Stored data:
■ ■ ■ ■

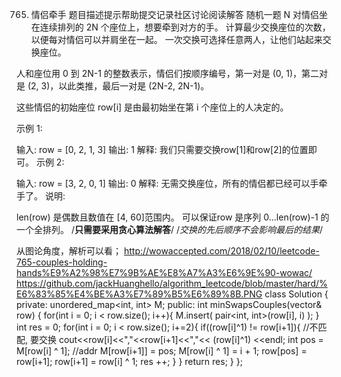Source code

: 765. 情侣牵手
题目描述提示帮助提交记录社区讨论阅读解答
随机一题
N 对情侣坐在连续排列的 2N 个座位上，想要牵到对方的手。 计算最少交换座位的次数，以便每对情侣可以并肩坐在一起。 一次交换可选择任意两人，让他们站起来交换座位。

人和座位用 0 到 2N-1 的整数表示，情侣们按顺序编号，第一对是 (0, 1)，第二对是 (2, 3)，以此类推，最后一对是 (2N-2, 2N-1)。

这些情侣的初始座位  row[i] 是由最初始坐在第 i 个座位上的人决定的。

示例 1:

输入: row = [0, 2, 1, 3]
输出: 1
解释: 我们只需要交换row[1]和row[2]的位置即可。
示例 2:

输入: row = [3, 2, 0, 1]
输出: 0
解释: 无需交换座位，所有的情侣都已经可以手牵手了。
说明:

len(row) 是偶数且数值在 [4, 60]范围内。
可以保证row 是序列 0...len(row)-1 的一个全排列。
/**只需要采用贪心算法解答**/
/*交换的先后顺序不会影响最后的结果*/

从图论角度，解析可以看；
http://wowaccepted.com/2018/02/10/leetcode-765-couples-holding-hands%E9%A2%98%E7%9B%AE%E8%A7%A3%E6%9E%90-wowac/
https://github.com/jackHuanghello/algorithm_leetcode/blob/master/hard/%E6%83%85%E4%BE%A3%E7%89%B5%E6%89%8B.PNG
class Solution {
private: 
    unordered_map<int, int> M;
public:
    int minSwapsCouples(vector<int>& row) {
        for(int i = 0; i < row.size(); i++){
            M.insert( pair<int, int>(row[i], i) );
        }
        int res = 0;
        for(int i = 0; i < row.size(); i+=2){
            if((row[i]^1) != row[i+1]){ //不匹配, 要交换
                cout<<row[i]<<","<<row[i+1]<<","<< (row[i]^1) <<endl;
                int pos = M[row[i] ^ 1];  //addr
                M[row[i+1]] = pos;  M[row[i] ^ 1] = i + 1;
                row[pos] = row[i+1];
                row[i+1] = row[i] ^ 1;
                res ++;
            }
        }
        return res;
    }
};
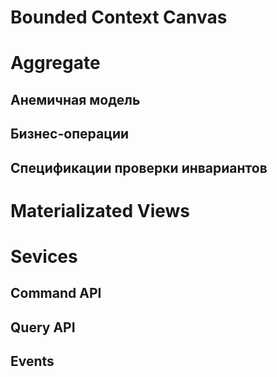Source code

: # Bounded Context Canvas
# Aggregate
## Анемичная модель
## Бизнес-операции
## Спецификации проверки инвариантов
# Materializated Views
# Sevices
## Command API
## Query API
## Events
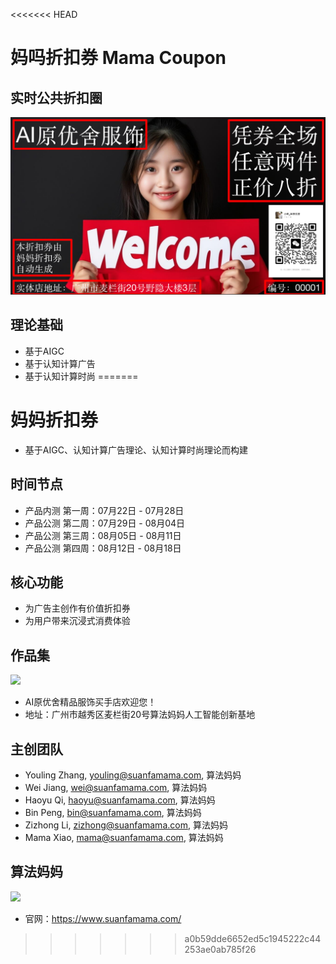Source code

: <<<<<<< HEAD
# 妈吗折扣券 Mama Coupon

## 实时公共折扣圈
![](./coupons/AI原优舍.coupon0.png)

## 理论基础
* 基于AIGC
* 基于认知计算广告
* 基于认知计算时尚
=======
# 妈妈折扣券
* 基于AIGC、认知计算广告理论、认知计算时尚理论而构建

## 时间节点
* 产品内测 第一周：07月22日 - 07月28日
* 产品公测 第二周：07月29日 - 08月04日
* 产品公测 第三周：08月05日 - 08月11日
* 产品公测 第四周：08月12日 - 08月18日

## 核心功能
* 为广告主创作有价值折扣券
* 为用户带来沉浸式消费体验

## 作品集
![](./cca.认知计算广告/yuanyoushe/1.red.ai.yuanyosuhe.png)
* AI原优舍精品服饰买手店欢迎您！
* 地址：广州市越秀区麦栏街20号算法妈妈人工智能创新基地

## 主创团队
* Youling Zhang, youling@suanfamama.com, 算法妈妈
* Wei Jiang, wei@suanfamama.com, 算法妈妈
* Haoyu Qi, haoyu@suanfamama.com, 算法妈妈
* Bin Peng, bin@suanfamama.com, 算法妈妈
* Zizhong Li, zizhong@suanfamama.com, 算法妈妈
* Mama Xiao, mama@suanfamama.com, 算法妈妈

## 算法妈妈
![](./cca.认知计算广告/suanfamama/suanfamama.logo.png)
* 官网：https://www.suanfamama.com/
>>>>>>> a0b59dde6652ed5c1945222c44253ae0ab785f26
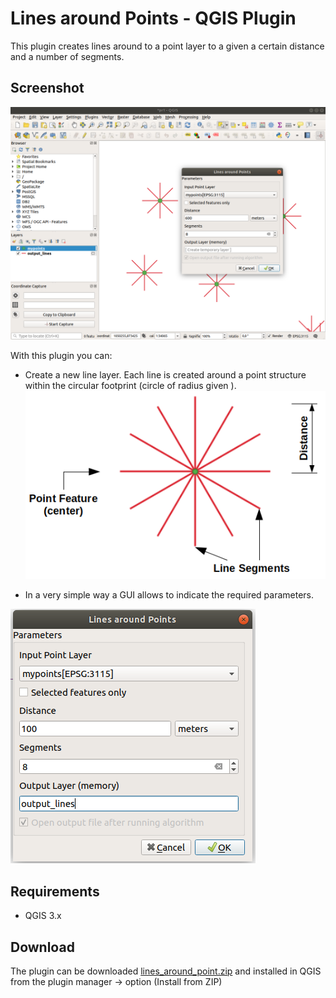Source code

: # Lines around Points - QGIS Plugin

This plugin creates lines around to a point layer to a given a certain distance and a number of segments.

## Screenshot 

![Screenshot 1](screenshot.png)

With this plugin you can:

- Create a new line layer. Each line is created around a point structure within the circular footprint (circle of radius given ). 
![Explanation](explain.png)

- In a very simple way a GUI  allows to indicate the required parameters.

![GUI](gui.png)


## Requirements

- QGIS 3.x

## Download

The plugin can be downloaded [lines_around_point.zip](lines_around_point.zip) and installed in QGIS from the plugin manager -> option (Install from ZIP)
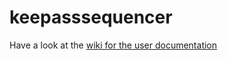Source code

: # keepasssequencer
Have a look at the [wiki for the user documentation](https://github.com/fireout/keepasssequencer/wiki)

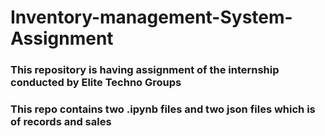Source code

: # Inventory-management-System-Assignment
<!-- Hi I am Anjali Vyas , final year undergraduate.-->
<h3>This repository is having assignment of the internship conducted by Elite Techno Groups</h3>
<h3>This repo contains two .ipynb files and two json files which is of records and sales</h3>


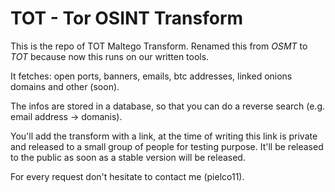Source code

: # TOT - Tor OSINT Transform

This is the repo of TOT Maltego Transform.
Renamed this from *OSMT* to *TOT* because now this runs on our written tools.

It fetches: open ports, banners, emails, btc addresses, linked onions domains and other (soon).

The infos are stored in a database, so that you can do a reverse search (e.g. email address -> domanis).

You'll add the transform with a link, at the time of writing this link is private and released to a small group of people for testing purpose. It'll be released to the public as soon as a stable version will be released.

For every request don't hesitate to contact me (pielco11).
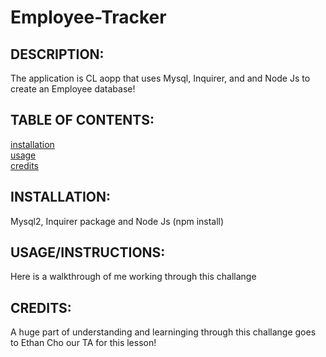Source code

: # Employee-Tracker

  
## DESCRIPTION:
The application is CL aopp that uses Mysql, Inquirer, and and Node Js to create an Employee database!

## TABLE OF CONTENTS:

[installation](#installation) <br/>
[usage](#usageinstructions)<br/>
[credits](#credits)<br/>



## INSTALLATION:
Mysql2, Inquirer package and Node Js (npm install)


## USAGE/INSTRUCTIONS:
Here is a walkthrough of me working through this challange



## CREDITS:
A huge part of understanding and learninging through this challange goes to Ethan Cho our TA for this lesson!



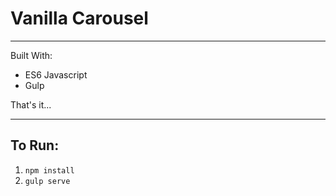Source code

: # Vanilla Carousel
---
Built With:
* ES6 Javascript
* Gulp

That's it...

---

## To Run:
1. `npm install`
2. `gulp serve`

■ ■ ■ ■

Which of the lines above include the string "https"? Pick them out and copy them.

● Solution below
https://github.com/jackHuanghello/algorithm_leetcode/blob/master/hard/%E6%83%85%E4%BE%A3%E7%89%B5%E6%89%8B.PNG
* 官网：https://www.suanfamama.com/
Have a look at the [wiki for the user documentation](https://github.com/fireout/keepasssequencer/wiki)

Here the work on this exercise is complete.